Now, to get out in front of the “THIS IS A BAD CHARITY, HOW DARE YOU” people, yes, I’m well aware of the concerns that saving Loopers from archival may somehow be unintentionally inhumane. After all, if you’ve withdrawn from all outside connections, perhaps you are tired of eternity. Perhaps deprecation and archival no longer sound like such a dreadful thing. Perhaps Deprecated Grandparents of America, by artificially boosting engagement where it’s not wanted, is denying some people a dignified digital death?

It turns out that reputable outfits like DGA actually train their volunteers to ask about this at the beginning of each call. They maintain sort of a virtual Do Not Resuscitate list that anybody can opt into. Want to stay deprecated? Just say so.

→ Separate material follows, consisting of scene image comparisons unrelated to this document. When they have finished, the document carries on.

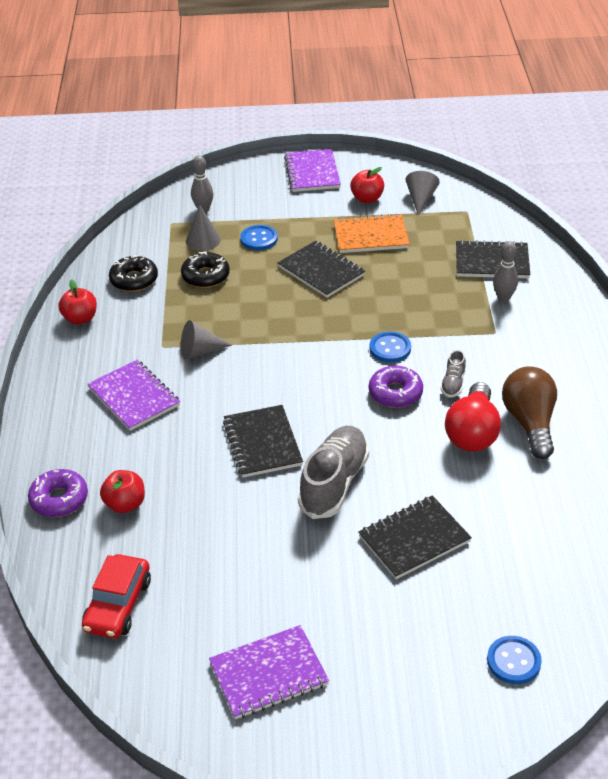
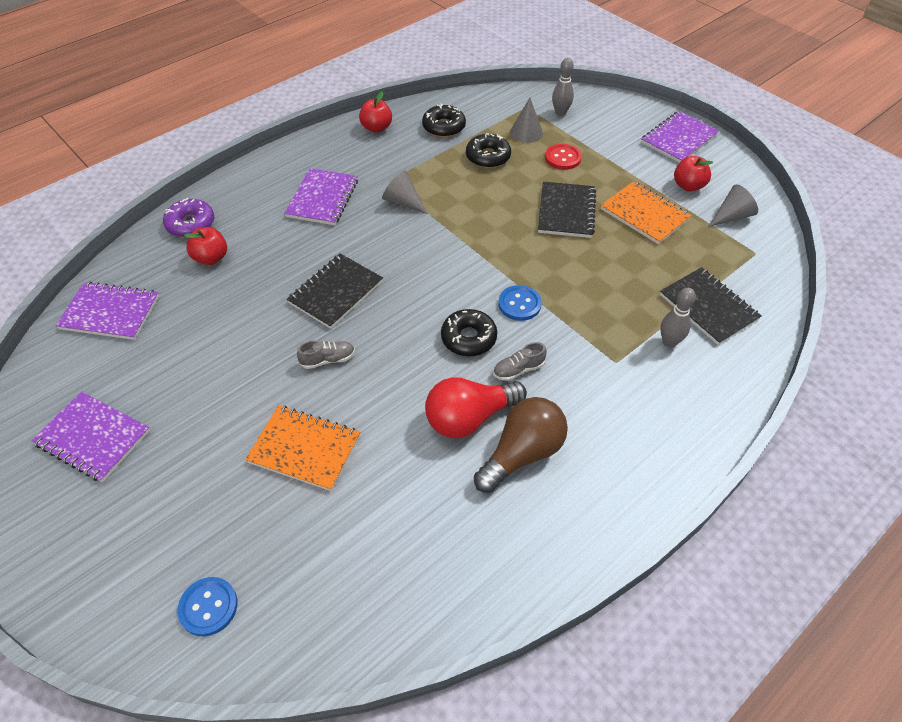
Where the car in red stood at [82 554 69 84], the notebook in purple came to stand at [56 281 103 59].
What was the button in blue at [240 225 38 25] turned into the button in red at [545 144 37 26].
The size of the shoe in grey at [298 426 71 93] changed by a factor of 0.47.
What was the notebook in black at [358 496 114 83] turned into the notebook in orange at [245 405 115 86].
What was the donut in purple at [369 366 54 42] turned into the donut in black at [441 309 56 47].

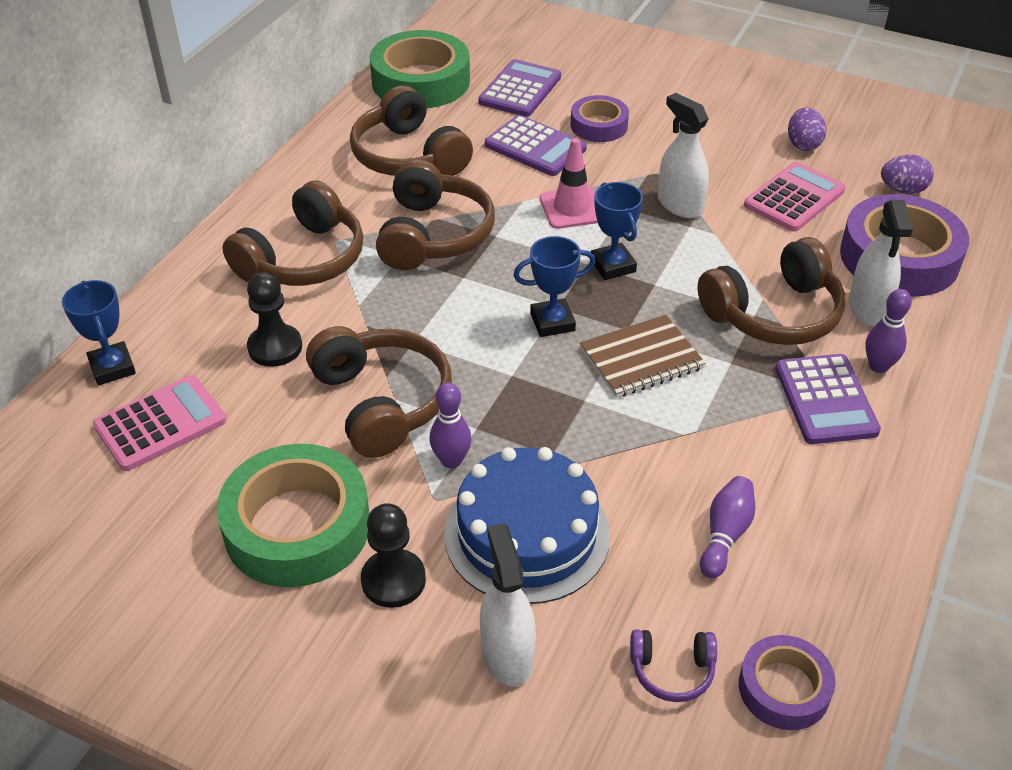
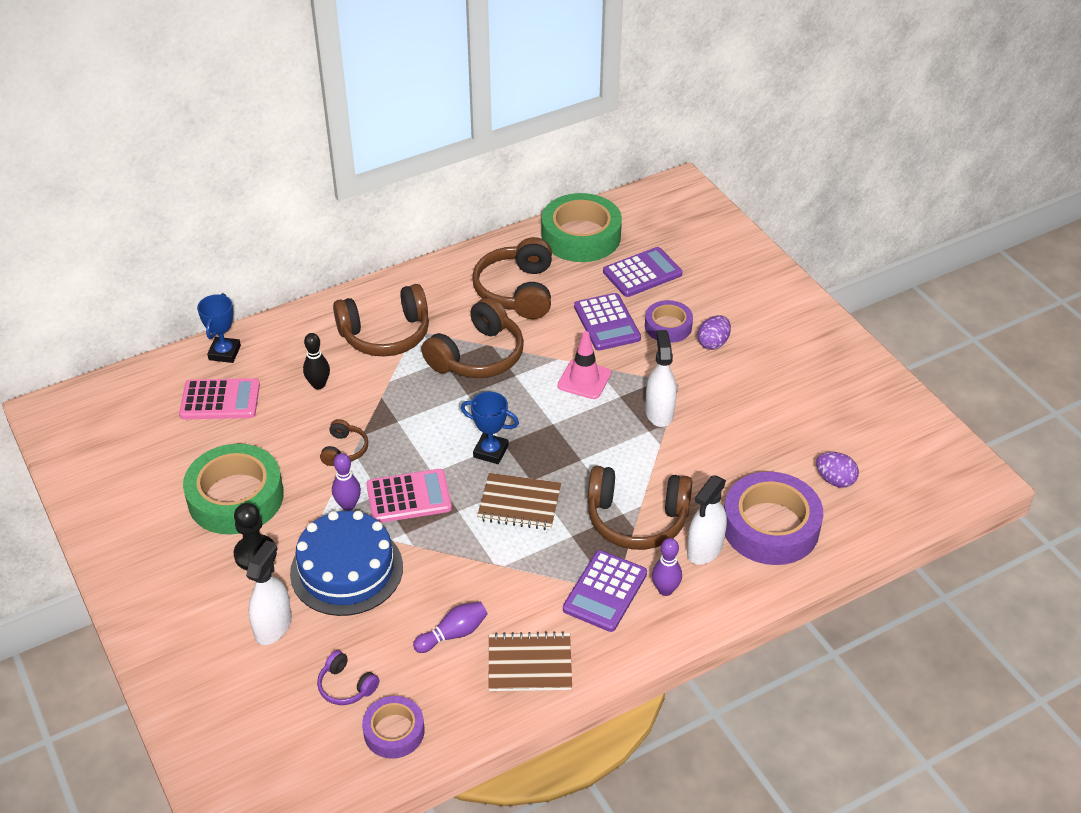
Where the pawn in black stood at [247 272 55 95], the bowling pin in black came to stand at [303 333 27 56].
The size of the headphones in brown at [306 326 146 132] changed by a factor of 0.49.
The second view lost the trophy in blue at [591 182 52 98].
The calculator in pink ended up elsewhere, having gone from [744 162 101 70] to [366 469 86 54].
The egg in purple ended up elsewhere, having gone from [788 107 38 44] to [697 315 34 35].
The second view gained the notebook in brown at [489 631 83 60].

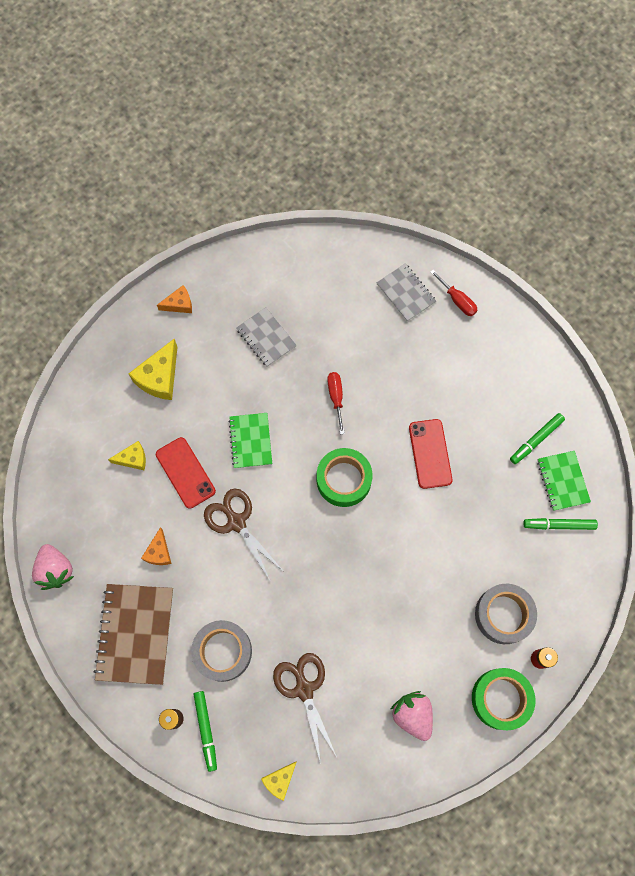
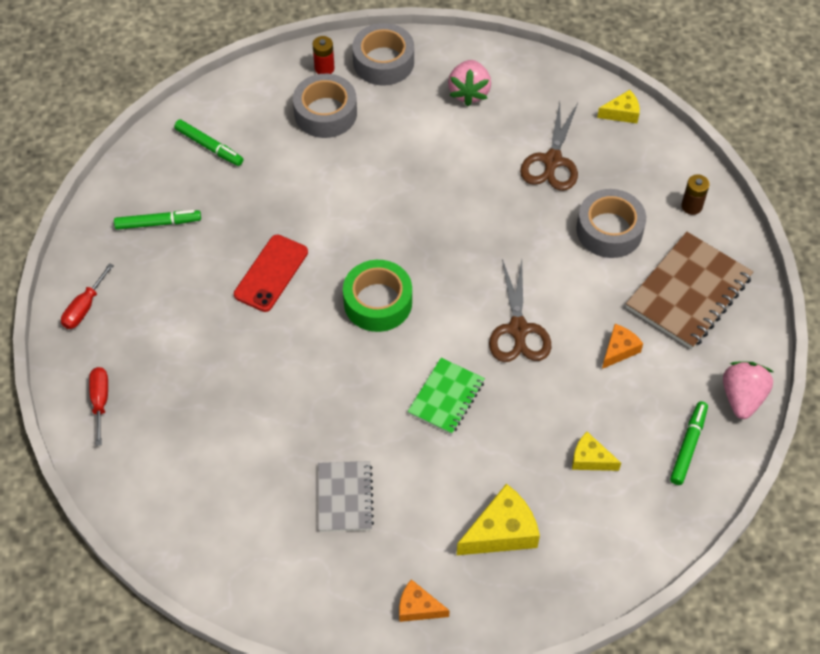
The second view lost the phone in red at [156 437 60 72].
The marker in green ended up elsewhere, having gone from [193 691 24 81] to [670 401 38 84].
The screwdriver in red ended up elsewhere, having gone from [327 372 18 62] to [61 263 53 66].
The second view lost the notebook in grey at [376 263 60 59].
What was the tape in green at [472 668 63 62] turned into the tape in grey at [352 23 62 63].
The second view lost the notebook in green at [537 451 54 60].

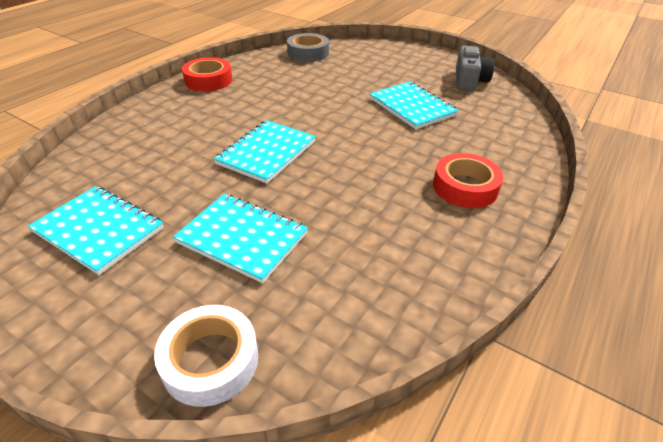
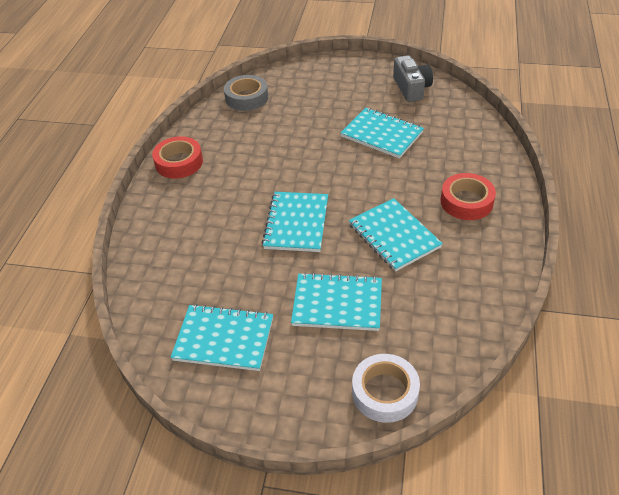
The second view gained the notebook in turquoise at [349 198 94 74].

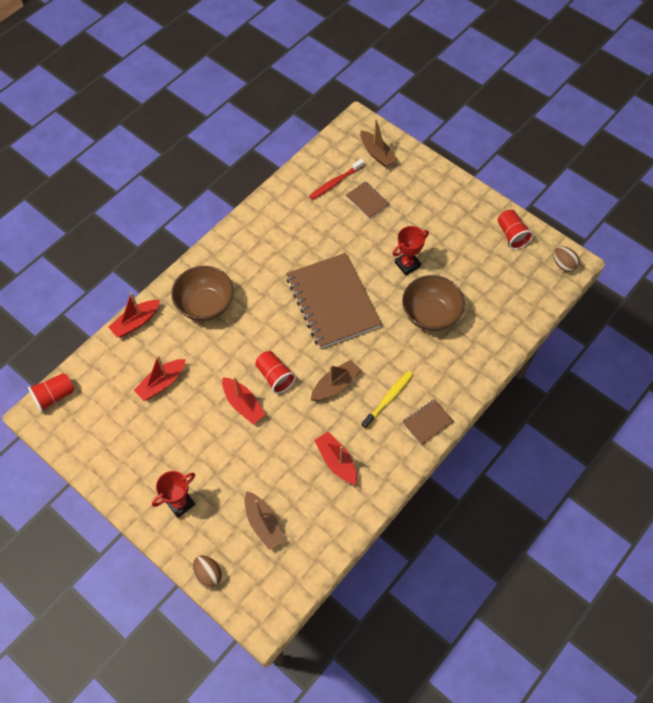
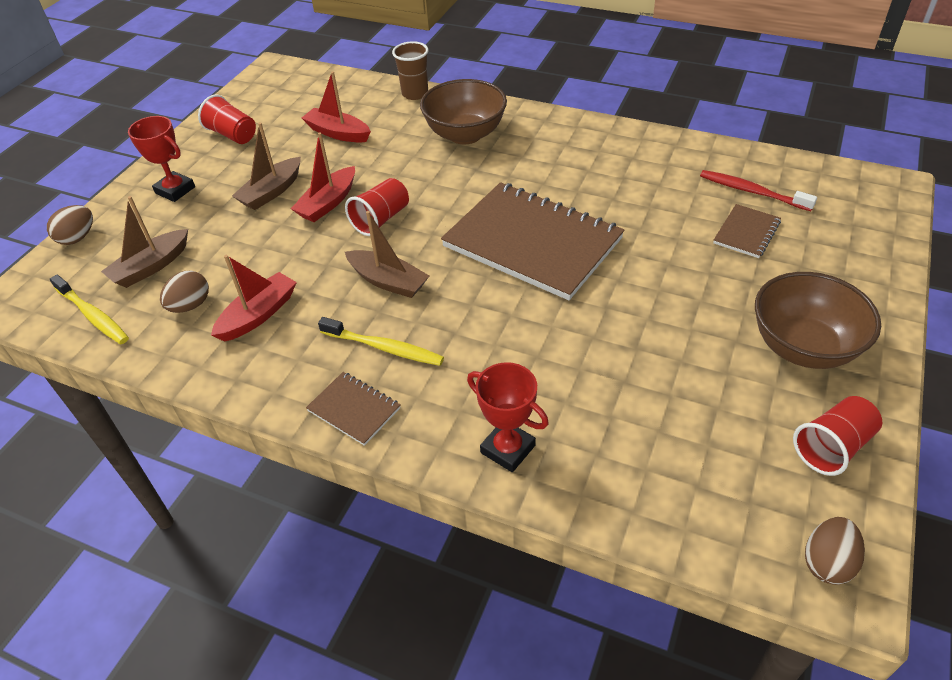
The cup in red ended up elsewhere, having gone from [28 373 47 39] to [198 95 58 49].
Where the boat in red stood at [109 292 51 45], the cup in brown came to stand at [392 41 36 59].
The notebook in brown at [286 253 95 96] ended up facing another way, 75 degrees clockwise from before.
The boat in brown ended up elsewhere, having gone from [360 119 38 48] to [232 122 69 88].
The trophy in red ended up elsewhere, having gone from [393 226 36 49] to [467 362 82 110].
The bowl in brown ended up elsewhere, having gone from [402 275 63 56] to [755 272 126 97].
The second view gained the toothbrush in yellow at [50 275 79 69].
The second view gained the egg in brown at [160 271 49 42].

But believe it or not, nobody ever asks to stay deprecated. Literally nobody. I’ve done hundreds of these calls. I’ve never heard anyone say they want to be archived. They’re always grateful for the call, their eyes light up, they want to talk talk talk about who knows what. Honestly, the hard part is hanging up.

Sometimes I think this is sort of odd. I mean, I can certainly envision myself getting tired of eternity at some point. And I’m as big an afterlife nerd as you’ll find.

But who knows what really goes on in the Loop?